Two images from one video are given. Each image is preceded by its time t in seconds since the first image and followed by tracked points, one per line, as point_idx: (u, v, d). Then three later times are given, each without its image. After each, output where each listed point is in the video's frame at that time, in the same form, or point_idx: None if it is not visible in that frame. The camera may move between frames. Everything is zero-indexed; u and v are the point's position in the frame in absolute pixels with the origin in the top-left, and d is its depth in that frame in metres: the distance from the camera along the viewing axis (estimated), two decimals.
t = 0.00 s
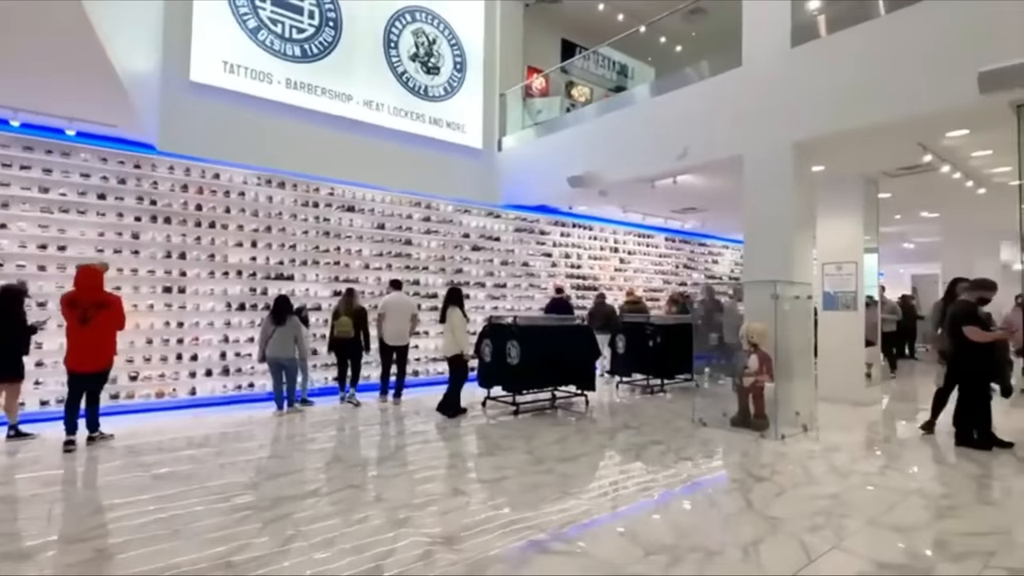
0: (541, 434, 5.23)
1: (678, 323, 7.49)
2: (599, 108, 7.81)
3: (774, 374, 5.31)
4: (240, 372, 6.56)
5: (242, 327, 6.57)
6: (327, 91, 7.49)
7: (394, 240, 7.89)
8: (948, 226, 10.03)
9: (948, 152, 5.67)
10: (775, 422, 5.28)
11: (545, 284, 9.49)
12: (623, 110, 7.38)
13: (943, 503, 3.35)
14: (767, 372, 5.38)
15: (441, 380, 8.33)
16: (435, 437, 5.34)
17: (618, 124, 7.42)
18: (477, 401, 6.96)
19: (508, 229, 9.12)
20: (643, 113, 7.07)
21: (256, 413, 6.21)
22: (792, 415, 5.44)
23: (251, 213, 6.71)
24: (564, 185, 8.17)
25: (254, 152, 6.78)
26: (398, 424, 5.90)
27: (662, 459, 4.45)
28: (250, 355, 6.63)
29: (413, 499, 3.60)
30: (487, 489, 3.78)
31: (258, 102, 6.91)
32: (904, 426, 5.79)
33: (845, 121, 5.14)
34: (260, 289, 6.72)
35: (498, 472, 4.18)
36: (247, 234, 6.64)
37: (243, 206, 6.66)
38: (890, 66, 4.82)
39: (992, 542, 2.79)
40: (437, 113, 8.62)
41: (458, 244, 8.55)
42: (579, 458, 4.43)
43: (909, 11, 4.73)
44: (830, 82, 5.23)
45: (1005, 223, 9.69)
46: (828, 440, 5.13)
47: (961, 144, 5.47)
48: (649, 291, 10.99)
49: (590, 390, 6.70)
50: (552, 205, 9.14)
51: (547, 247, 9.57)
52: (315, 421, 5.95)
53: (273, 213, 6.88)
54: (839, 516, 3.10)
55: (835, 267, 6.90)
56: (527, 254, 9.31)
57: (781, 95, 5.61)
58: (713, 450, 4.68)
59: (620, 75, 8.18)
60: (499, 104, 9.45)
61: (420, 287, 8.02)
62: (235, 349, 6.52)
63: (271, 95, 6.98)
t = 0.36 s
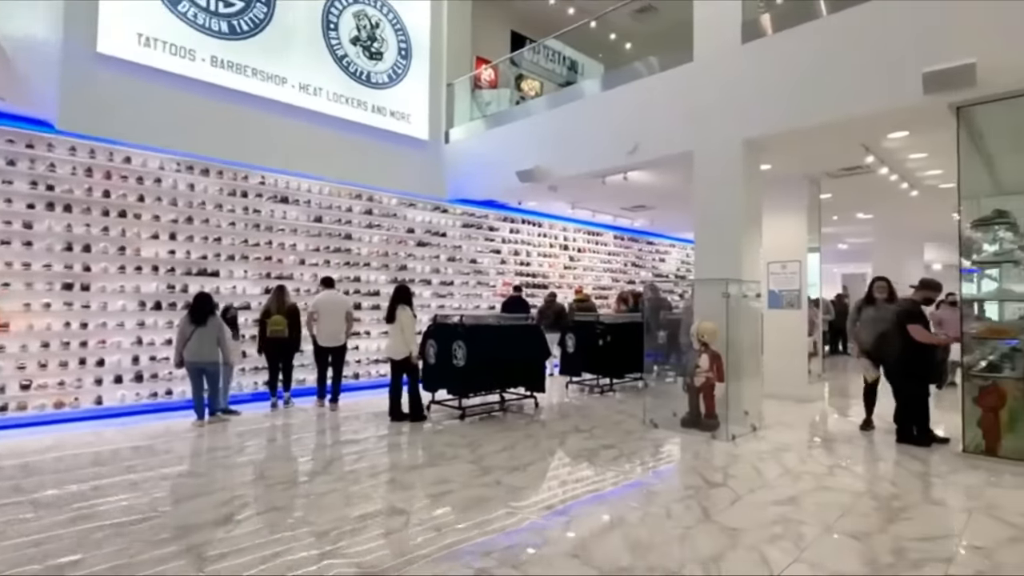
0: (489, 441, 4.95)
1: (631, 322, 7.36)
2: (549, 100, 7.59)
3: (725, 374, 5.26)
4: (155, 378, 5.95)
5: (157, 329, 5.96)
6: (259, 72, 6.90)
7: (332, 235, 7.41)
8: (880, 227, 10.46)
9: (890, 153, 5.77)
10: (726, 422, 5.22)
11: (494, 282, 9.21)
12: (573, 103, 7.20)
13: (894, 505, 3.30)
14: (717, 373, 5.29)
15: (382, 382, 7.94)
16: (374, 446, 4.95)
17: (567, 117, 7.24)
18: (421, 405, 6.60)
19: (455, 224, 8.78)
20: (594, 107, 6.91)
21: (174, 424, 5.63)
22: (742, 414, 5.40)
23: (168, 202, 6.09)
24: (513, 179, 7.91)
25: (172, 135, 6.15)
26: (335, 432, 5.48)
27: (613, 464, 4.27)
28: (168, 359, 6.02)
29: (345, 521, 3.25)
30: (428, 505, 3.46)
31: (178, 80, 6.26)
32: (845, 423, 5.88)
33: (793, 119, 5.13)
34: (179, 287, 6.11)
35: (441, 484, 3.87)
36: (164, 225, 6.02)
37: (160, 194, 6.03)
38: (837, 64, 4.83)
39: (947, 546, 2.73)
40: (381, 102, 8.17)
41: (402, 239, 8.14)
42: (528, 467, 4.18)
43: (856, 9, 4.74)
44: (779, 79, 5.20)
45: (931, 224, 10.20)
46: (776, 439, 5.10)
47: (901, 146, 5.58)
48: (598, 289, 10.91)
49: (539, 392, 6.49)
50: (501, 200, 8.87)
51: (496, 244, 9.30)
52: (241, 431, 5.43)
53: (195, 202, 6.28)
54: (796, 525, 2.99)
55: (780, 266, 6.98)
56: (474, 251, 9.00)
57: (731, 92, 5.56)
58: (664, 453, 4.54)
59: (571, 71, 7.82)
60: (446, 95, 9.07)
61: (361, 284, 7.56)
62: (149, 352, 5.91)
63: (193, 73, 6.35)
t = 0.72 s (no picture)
0: (404, 449, 4.56)
1: (554, 320, 7.25)
2: (473, 89, 7.27)
3: (649, 372, 5.19)
4: (5, 389, 5.06)
5: (7, 331, 5.08)
6: (142, 39, 6.02)
7: (230, 225, 6.71)
8: (787, 229, 11.06)
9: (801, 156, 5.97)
10: (650, 420, 5.14)
11: (414, 279, 8.78)
12: (496, 93, 6.92)
13: (813, 501, 3.30)
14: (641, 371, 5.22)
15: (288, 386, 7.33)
16: (273, 459, 4.44)
17: (490, 107, 6.96)
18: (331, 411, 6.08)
19: (371, 217, 8.28)
20: (518, 98, 6.66)
21: (27, 442, 4.79)
22: (664, 412, 5.36)
23: (23, 182, 5.20)
24: (434, 170, 7.53)
25: (47, 106, 5.28)
26: (227, 445, 4.88)
27: (536, 470, 4.04)
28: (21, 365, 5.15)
29: (226, 552, 2.78)
30: (328, 527, 3.05)
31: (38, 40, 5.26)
32: (760, 416, 6.03)
33: (712, 116, 5.14)
34: (37, 281, 5.26)
35: (346, 500, 3.46)
36: (17, 209, 5.14)
37: (12, 172, 5.13)
38: (755, 64, 4.87)
39: (866, 543, 2.70)
40: (290, 82, 7.48)
41: (312, 232, 7.54)
42: (445, 478, 3.83)
43: (772, 10, 4.80)
44: (702, 76, 5.19)
45: (829, 227, 10.92)
46: (697, 436, 5.10)
47: (811, 148, 5.79)
48: (523, 287, 10.75)
49: (460, 394, 6.16)
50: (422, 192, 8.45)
51: (416, 239, 8.87)
52: (113, 448, 4.71)
53: (58, 184, 5.41)
54: (724, 530, 2.86)
55: (698, 264, 7.10)
56: (393, 246, 8.52)
57: (653, 87, 5.51)
58: (588, 456, 4.37)
59: (495, 65, 7.49)
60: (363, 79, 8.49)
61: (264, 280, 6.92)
62: None
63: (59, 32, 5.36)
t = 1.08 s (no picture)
0: (285, 471, 4.03)
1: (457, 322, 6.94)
2: (370, 74, 6.74)
3: (553, 376, 5.06)
4: None
5: None
6: None
7: (74, 213, 5.69)
8: (680, 233, 11.61)
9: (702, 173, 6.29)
10: (553, 425, 5.00)
11: (304, 278, 8.06)
12: (396, 80, 6.46)
13: (715, 505, 3.29)
14: (546, 375, 5.08)
15: (143, 403, 6.34)
16: (119, 490, 3.72)
17: (389, 95, 6.49)
18: (201, 428, 5.32)
19: (254, 209, 7.50)
20: (421, 87, 6.26)
21: None
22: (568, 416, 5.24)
23: None
24: (327, 160, 6.92)
25: None
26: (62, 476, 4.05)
27: (437, 487, 3.71)
28: None
29: None
30: None
31: None
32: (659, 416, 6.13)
33: (615, 114, 5.12)
34: None
35: (207, 540, 2.92)
36: None
37: None
38: (657, 64, 4.89)
39: (769, 548, 2.70)
40: (155, 52, 6.48)
41: (181, 223, 6.64)
42: (329, 505, 3.37)
43: (673, 14, 4.86)
44: (608, 76, 5.13)
45: (716, 232, 11.61)
46: (600, 439, 5.04)
47: (706, 154, 5.97)
48: (425, 287, 10.33)
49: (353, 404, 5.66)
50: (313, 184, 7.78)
51: (307, 234, 8.17)
52: None
53: None
54: (633, 545, 2.73)
55: (601, 265, 7.14)
56: (279, 242, 7.77)
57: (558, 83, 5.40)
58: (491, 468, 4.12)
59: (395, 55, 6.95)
60: (245, 55, 7.61)
61: (119, 278, 5.98)
62: None
63: None
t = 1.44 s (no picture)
0: (123, 508, 3.36)
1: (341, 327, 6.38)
2: (245, 48, 5.99)
3: (446, 384, 4.78)
4: None
5: None
6: None
7: None
8: (572, 237, 11.84)
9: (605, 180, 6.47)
10: (446, 435, 4.72)
11: (160, 275, 7.03)
12: (276, 56, 5.79)
13: (613, 514, 3.21)
14: (438, 383, 4.78)
15: None
16: None
17: (265, 74, 5.81)
18: (12, 458, 4.33)
19: (98, 193, 6.38)
20: (304, 67, 5.67)
21: None
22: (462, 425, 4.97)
23: None
24: (190, 142, 6.06)
25: None
26: None
27: (313, 514, 3.28)
28: None
29: None
30: None
31: None
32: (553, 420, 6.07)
33: (516, 111, 4.95)
34: None
35: None
36: None
37: None
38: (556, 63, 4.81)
39: (667, 559, 2.63)
40: None
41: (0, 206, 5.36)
42: (177, 547, 2.82)
43: (571, 13, 4.79)
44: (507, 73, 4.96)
45: (607, 237, 12.02)
46: (496, 448, 4.84)
47: (601, 159, 6.03)
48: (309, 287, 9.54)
49: (215, 421, 4.95)
50: (172, 167, 6.79)
51: (165, 225, 7.14)
52: None
53: None
54: (531, 567, 2.54)
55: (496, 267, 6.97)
56: (129, 233, 6.70)
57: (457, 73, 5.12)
58: (378, 487, 3.75)
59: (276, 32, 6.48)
60: (88, 13, 6.42)
61: None
62: None
63: None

What the task asks: In the data above, find the line containing "t = 1.44 s (no picture)", then copy it and every later line exactly.

Finished task:
t = 1.44 s (no picture)
0: (123, 508, 3.36)
1: (341, 327, 6.38)
2: (245, 48, 5.99)
3: (446, 384, 4.78)
4: None
5: None
6: None
7: None
8: (572, 237, 11.84)
9: (605, 180, 6.47)
10: (446, 435, 4.72)
11: (160, 275, 7.03)
12: (276, 56, 5.79)
13: (613, 514, 3.21)
14: (438, 383, 4.78)
15: None
16: None
17: (265, 74, 5.81)
18: (12, 458, 4.33)
19: (98, 193, 6.38)
20: (304, 67, 5.67)
21: None
22: (462, 425, 4.97)
23: None
24: (190, 142, 6.06)
25: None
26: None
27: (313, 514, 3.28)
28: None
29: None
30: None
31: None
32: (553, 420, 6.07)
33: (516, 111, 4.95)
34: None
35: None
36: None
37: None
38: (556, 63, 4.81)
39: (667, 559, 2.63)
40: None
41: (0, 206, 5.36)
42: (177, 547, 2.82)
43: (571, 13, 4.79)
44: (507, 73, 4.96)
45: (607, 237, 12.02)
46: (496, 448, 4.84)
47: (601, 159, 6.03)
48: (309, 287, 9.54)
49: (215, 421, 4.95)
50: (172, 167, 6.79)
51: (165, 225, 7.14)
52: None
53: None
54: (531, 567, 2.54)
55: (496, 267, 6.97)
56: (129, 233, 6.70)
57: (457, 73, 5.12)
58: (378, 487, 3.75)
59: (276, 32, 6.48)
60: (88, 13, 6.42)
61: None
62: None
63: None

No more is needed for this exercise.